- **Task description**
What follows is a set of entries; retype all of them exactly.
++++ Dataset records
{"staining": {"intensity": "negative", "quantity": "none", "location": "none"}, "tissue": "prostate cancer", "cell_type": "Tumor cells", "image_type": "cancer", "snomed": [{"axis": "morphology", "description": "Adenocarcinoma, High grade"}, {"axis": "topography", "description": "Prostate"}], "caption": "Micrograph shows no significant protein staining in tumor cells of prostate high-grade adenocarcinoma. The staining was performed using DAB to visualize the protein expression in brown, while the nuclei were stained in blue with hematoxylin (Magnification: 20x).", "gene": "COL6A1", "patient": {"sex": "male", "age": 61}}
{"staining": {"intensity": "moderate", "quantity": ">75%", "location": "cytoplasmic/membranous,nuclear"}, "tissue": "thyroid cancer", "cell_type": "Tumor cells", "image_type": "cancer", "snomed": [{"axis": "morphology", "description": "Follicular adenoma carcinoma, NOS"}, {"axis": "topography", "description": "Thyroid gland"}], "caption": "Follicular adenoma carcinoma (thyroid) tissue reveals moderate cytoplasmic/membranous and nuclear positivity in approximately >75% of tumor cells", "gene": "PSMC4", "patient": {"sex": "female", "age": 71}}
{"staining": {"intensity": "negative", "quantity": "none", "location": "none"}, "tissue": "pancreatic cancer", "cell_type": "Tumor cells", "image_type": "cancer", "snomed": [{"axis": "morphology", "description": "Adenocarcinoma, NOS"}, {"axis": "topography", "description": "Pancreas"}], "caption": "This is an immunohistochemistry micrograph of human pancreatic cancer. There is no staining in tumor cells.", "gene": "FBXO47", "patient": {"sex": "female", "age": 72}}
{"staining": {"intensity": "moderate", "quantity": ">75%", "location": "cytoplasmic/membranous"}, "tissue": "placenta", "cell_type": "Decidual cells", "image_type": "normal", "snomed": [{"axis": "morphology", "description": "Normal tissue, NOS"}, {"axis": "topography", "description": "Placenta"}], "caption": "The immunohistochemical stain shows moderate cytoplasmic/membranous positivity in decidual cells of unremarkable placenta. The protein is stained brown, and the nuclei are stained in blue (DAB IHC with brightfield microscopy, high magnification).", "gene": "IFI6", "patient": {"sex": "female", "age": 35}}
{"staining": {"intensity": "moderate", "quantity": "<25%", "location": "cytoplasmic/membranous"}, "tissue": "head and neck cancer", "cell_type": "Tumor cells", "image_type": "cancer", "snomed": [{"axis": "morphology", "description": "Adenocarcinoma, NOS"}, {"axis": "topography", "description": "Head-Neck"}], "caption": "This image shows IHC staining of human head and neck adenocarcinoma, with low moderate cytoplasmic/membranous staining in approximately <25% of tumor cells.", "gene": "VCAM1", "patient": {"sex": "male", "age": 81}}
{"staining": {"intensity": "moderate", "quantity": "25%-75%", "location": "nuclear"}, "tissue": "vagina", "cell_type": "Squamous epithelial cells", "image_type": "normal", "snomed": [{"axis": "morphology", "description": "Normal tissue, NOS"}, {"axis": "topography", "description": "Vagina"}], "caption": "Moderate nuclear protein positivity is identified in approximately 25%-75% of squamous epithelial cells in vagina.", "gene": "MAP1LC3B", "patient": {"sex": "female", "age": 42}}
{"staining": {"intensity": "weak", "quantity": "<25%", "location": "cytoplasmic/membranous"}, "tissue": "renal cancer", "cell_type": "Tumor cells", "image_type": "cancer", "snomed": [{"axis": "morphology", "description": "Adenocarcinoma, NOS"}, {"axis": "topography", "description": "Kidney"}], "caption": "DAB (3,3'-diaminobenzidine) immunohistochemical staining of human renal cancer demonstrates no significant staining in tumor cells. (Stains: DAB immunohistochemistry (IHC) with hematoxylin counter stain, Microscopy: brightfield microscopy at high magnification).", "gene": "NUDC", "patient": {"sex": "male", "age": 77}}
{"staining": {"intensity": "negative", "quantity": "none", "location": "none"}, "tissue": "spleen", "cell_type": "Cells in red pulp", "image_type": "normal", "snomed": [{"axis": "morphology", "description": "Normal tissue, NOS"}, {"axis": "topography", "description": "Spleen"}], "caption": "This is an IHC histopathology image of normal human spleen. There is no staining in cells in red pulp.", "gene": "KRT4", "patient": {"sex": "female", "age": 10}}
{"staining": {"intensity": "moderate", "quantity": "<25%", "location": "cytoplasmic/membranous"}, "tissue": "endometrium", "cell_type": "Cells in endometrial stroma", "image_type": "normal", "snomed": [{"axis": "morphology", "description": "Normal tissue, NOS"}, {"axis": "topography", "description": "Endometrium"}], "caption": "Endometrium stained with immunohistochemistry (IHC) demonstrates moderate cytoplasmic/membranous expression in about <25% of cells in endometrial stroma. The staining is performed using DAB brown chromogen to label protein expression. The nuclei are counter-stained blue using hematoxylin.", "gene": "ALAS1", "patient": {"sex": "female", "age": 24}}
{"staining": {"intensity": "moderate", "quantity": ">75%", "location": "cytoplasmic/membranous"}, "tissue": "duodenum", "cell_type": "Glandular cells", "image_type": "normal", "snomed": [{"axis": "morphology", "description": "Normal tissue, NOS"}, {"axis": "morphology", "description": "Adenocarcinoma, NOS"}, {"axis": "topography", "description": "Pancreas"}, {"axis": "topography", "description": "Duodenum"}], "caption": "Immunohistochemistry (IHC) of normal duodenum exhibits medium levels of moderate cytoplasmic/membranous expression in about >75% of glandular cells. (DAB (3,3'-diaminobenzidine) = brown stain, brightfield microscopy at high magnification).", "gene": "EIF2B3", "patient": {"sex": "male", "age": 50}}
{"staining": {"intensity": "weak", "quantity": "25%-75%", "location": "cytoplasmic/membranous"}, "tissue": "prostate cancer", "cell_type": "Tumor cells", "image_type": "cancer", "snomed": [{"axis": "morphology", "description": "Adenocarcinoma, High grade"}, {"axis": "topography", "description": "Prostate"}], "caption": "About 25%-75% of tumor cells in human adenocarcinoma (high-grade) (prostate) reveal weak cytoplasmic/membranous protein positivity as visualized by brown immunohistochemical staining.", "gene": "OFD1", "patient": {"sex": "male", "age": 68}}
++++++++
- **Written answer**
{"staining": {"intensity": "negative", "quantity": "none", "location": "none"}, "tissue": "prostate cancer", "cell_type": "Tumor cells", "image_type": "cancer", "snomed": [{"axis": "morphology", "description": "Adenocarcinoma, High grade"}, {"axis": "topography", "description": "Prostate"}], "caption": "Micrograph shows no significant protein staining in tumor cells of prostate high-grade adenocarcinoma. The staining was performed using DAB to visualize the protein expression in brown, while the nuclei were stained in blue with hematoxylin (Magnification: 20x).", "gene": "COL6A1", "patient": {"sex": "male", "age": 61}}
{"staining": {"intensity": "moderate", "quantity": ">75%", "location": "cytoplasmic/membranous,nuclear"}, "tissue": "thyroid cancer", "cell_type": "Tumor cells", "image_type": "cancer", "snomed": [{"axis": "morphology", "description": "Follicular adenoma carcinoma, NOS"}, {"axis": "topography", "description": "Thyroid gland"}], "caption": "Follicular adenoma carcinoma (thyroid) tissue reveals moderate cytoplasmic/membranous and nuclear positivity in approximately >75% of tumor cells", "gene": "PSMC4", "patient": {"sex": "female", "age": 71}}
{"staining": {"intensity": "negative", "quantity": "none", "location": "none"}, "tissue": "pancreatic cancer", "cell_type": "Tumor cells", "image_type": "cancer", "snomed": [{"axis": "morphology", "description": "Adenocarcinoma, NOS"}, {"axis": "topography", "description": "Pancreas"}], "caption": "This is an immunohistochemistry micrograph of human pancreatic cancer. There is no staining in tumor cells.", "gene": "FBXO47", "patient": {"sex": "female", "age": 72}}
{"staining": {"intensity": "moderate", "quantity": ">75%", "location": "cytoplasmic/membranous"}, "tissue": "placenta", "cell_type": "Decidual cells", "image_type": "normal", "snomed": [{"axis": "morphology", "description": "Normal tissue, NOS"}, {"axis": "topography", "description": "Placenta"}], "caption": "The immunohistochemical stain shows moderate cytoplasmic/membranous positivity in decidual cells of unremarkable placenta. The protein is stained brown, and the nuclei are stained in blue (DAB IHC with brightfield microscopy, high magnification).", "gene": "IFI6", "patient": {"sex": "female", "age": 35}}
{"staining": {"intensity": "moderate", "quantity": "<25%", "location": "cytoplasmic/membranous"}, "tissue": "head and neck cancer", "cell_type": "Tumor cells", "image_type": "cancer", "snomed": [{"axis": "morphology", "description": "Adenocarcinoma, NOS"}, {"axis": "topography", "description": "Head-Neck"}], "caption": "This image shows IHC staining of human head and neck adenocarcinoma, with low moderate cytoplasmic/membranous staining in approximately <25% of tumor cells.", "gene": "VCAM1", "patient": {"sex": "male", "age": 81}}
{"staining": {"intensity": "moderate", "quantity": "25%-75%", "location": "nuclear"}, "tissue": "vagina", "cell_type": "Squamous epithelial cells", "image_type": "normal", "snomed": [{"axis": "morphology", "description": "Normal tissue, NOS"}, {"axis": "topography", "description": "Vagina"}], "caption": "Moderate nuclear protein positivity is identified in approximately 25%-75% of squamous epithelial cells in vagina.", "gene": "MAP1LC3B", "patient": {"sex": "female", "age": 42}}
{"staining": {"intensity": "weak", "quantity": "<25%", "location": "cytoplasmic/membranous"}, "tissue": "renal cancer", "cell_type": "Tumor cells", "image_type": "cancer", "snomed": [{"axis": "morphology", "description": "Adenocarcinoma, NOS"}, {"axis": "topography", "description": "Kidney"}], "caption": "DAB (3,3'-diaminobenzidine) immunohistochemical staining of human renal cancer demonstrates no significant staining in tumor cells. (Stains: DAB immunohistochemistry (IHC) with hematoxylin counter stain, Microscopy: brightfield microscopy at high magnification).", "gene": "NUDC", "patient": {"sex": "male", "age": 77}}
{"staining": {"intensity": "negative", "quantity": "none", "location": "none"}, "tissue": "spleen", "cell_type": "Cells in red pulp", "image_type": "normal", "snomed": [{"axis": "morphology", "description": "Normal tissue, NOS"}, {"axis": "topography", "description": "Spleen"}], "caption": "This is an IHC histopathology image of normal human spleen. There is no staining in cells in red pulp.", "gene": "KRT4", "patient": {"sex": "female", "age": 10}}
{"staining": {"intensity": "moderate", "quantity": "<25%", "location": "cytoplasmic/membranous"}, "tissue": "endometrium", "cell_type": "Cells in endometrial stroma", "image_type": "normal", "snomed": [{"axis": "morphology", "description": "Normal tissue, NOS"}, {"axis": "topography", "description": "Endometrium"}], "caption": "Endometrium stained with immunohistochemistry (IHC) demonstrates moderate cytoplasmic/membranous expression in about <25% of cells in endometrial stroma. The staining is performed using DAB brown chromogen to label protein expression. The nuclei are counter-stained blue using hematoxylin.", "gene": "ALAS1", "patient": {"sex": "female", "age": 24}}
{"staining": {"intensity": "moderate", "quantity": ">75%", "location": "cytoplasmic/membranous"}, "tissue": "duodenum", "cell_type": "Glandular cells", "image_type": "normal", "snomed": [{"axis": "morphology", "description": "Normal tissue, NOS"}, {"axis": "morphology", "description": "Adenocarcinoma, NOS"}, {"axis": "topography", "description": "Pancreas"}, {"axis": "topography", "description": "Duodenum"}], "caption": "Immunohistochemistry (IHC) of normal duodenum exhibits medium levels of moderate cytoplasmic/membranous expression in about >75% of glandular cells. (DAB (3,3'-diaminobenzidine) = brown stain, brightfield microscopy at high magnification).", "gene": "EIF2B3", "patient": {"sex": "male", "age": 50}}
{"staining": {"intensity": "weak", "quantity": "25%-75%", "location": "cytoplasmic/membranous"}, "tissue": "prostate cancer", "cell_type": "Tumor cells", "image_type": "cancer", "snomed": [{"axis": "morphology", "description": "Adenocarcinoma, High grade"}, {"axis": "topography", "description": "Prostate"}], "caption": "About 25%-75% of tumor cells in human adenocarcinoma (high-grade) (prostate) reveal weak cytoplasmic/membranous protein positivity as visualized by brown immunohistochemical staining.", "gene": "OFD1", "patient": {"sex": "male", "age": 68}}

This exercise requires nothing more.